If $X$ and $Y$ are independent and identically distributed uniformly on $(0, 1)$, what is the joint density of the following

Question

If $X$ and $Y$ are independent and identically distributed uniformly on $(0, 1)$, what is the joint density of the following?

$U = X$ and $V = X/Y$?

To compute this distribution, I use the Jacobian method. Since $X$ and $Y$ are independent, I know $f(x, y) |J|^{-1}= f_{X}(x) \cdot f_{Y}(y) |J|^{-1}$gives the probability distribution.
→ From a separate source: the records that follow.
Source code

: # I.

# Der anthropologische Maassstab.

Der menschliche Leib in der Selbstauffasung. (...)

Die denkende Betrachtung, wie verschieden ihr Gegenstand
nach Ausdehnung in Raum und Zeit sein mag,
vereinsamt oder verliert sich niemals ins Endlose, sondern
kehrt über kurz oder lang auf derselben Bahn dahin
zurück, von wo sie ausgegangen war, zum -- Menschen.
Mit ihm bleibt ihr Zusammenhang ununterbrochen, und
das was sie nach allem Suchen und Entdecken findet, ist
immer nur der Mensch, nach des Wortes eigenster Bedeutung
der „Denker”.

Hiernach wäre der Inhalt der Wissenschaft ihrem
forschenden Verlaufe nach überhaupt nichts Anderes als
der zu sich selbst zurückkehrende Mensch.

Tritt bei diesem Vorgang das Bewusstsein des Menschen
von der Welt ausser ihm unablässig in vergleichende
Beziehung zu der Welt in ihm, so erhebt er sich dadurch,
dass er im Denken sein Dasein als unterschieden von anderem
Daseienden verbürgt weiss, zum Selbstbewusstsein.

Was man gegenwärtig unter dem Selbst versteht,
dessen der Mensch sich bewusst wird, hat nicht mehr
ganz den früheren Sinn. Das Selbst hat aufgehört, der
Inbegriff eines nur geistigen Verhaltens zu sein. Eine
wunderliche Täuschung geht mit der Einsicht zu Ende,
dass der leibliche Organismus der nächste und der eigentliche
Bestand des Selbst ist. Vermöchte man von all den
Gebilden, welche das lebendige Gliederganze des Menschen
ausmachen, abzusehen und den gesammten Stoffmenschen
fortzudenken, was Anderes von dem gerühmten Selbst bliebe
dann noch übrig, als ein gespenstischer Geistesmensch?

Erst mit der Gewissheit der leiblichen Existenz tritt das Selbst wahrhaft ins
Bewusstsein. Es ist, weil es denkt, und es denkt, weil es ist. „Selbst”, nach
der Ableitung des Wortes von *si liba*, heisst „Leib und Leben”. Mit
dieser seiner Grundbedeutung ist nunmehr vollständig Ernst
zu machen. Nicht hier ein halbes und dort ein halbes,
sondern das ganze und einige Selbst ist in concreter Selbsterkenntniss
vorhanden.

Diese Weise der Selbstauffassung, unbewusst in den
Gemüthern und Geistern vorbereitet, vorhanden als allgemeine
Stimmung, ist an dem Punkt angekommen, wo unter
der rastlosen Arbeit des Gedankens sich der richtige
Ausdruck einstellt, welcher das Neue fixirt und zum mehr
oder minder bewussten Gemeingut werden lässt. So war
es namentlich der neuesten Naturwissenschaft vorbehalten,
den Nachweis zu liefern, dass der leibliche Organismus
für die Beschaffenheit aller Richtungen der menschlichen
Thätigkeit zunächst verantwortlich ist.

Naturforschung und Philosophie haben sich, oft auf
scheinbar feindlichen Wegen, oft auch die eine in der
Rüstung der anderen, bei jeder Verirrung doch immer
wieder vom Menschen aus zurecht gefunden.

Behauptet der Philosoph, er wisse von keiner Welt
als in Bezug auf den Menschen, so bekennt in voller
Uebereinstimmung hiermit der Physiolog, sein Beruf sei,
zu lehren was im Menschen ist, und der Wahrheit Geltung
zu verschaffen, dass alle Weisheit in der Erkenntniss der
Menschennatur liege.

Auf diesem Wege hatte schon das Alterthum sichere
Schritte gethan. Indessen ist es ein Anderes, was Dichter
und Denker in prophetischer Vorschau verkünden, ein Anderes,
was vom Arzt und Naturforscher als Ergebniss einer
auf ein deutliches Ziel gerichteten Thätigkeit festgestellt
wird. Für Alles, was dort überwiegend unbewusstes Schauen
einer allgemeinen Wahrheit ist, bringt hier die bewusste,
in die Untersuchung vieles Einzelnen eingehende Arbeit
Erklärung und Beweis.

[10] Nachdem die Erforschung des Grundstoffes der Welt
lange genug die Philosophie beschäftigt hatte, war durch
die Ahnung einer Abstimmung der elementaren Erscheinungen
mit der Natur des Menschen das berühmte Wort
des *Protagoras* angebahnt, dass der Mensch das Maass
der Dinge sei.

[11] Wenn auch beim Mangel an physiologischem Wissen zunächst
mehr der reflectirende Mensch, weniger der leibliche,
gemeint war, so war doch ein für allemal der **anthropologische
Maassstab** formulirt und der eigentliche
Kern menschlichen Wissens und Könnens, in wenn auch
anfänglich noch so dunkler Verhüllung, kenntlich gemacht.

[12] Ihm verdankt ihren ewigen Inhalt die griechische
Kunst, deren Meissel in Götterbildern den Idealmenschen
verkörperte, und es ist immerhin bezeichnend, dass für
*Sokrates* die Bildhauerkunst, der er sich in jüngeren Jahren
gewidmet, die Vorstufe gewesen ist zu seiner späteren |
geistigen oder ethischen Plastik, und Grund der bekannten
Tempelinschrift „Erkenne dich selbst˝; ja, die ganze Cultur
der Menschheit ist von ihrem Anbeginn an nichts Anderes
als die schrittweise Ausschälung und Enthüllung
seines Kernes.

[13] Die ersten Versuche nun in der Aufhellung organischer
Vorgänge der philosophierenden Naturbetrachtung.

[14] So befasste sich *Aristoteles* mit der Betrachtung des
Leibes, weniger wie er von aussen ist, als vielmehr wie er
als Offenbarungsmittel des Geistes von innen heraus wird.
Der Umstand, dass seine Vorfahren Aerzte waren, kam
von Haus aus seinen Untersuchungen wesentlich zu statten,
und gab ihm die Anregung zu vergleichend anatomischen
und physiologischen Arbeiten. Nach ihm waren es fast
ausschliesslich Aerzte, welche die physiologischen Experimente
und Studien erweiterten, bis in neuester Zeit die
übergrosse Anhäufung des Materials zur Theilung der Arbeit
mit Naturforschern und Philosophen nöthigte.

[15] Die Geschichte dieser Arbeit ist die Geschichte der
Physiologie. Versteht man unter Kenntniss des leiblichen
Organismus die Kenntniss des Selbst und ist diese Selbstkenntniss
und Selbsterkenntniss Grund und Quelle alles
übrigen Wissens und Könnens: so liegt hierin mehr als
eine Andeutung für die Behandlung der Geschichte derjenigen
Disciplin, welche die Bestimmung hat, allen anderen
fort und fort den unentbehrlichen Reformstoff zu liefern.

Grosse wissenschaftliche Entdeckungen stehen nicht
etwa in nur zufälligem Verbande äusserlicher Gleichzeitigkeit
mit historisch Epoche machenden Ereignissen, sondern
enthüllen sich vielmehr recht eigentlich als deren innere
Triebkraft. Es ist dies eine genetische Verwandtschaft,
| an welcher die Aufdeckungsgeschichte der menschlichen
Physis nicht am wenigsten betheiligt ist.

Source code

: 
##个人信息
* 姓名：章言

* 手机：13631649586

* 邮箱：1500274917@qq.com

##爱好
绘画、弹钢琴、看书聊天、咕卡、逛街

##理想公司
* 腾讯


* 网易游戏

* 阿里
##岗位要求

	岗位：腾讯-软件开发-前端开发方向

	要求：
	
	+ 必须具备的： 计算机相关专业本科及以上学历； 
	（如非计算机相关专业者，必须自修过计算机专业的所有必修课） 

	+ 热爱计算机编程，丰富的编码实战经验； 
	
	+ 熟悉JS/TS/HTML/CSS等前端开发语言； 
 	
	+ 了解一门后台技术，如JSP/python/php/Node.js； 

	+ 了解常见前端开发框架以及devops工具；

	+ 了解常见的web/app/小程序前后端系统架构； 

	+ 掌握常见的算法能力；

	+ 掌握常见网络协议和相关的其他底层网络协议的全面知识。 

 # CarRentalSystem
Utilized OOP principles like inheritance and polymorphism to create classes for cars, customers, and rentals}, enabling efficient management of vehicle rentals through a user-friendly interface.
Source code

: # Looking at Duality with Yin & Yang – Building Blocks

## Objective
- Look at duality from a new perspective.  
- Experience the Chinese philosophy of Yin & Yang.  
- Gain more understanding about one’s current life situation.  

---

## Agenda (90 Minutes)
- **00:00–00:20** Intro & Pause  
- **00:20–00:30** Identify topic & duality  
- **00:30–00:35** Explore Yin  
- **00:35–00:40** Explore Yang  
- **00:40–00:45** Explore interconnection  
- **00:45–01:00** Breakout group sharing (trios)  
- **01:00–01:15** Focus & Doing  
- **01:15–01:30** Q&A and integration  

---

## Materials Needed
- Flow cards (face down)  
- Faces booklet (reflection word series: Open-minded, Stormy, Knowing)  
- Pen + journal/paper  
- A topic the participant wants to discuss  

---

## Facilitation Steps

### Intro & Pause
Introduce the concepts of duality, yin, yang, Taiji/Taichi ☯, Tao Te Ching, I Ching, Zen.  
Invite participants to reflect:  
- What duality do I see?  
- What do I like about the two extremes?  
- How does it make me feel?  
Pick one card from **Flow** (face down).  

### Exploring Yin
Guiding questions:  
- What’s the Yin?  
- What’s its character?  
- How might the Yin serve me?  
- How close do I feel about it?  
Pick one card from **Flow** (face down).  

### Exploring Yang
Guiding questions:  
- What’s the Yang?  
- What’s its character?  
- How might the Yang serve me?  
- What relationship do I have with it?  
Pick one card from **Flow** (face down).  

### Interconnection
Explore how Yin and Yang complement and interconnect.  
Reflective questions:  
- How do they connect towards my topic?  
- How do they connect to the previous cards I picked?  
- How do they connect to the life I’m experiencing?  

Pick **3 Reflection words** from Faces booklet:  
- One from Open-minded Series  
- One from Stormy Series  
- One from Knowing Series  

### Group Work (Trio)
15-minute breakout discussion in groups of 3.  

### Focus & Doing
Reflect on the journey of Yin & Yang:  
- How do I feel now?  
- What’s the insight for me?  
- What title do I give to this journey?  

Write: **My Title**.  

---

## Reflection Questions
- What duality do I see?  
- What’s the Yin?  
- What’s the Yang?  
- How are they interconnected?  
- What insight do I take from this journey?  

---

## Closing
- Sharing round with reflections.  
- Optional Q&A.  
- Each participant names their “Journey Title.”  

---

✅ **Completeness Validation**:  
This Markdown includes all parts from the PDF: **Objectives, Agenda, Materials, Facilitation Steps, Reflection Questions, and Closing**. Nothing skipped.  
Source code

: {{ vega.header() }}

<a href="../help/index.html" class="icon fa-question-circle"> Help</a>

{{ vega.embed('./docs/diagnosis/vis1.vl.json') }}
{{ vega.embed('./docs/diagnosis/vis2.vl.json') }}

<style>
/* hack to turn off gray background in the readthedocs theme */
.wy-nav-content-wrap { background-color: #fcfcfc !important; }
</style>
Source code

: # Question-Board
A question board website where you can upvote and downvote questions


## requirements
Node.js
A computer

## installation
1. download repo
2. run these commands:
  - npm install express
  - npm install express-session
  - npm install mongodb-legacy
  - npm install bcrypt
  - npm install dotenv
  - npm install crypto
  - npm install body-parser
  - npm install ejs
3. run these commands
So, I calculated it, and I got $U/V^{2}$, which is correct according to my solution's manual.

But what are the bounds on $U$ and $V$? How can I get the bounds? Like, for example for the $f_{X}$ and $f_{Y}$, I know $1$ if $0 \leq x \leq 1$ and $0 \leq y \leq 1$ and $0$ otherwise (because it's uniformly distributed). But what about after the transformation? How can I get that?

Answer 1

Solve for $X,Y$ in terms of $U,V$. You get $X=U$ and $Y=\frac U V$. The constraints are $0<U<1$ and $0<U<V$. So $u$ ranges from $0$ to $v$ and then $v$ from $0$ to $1$.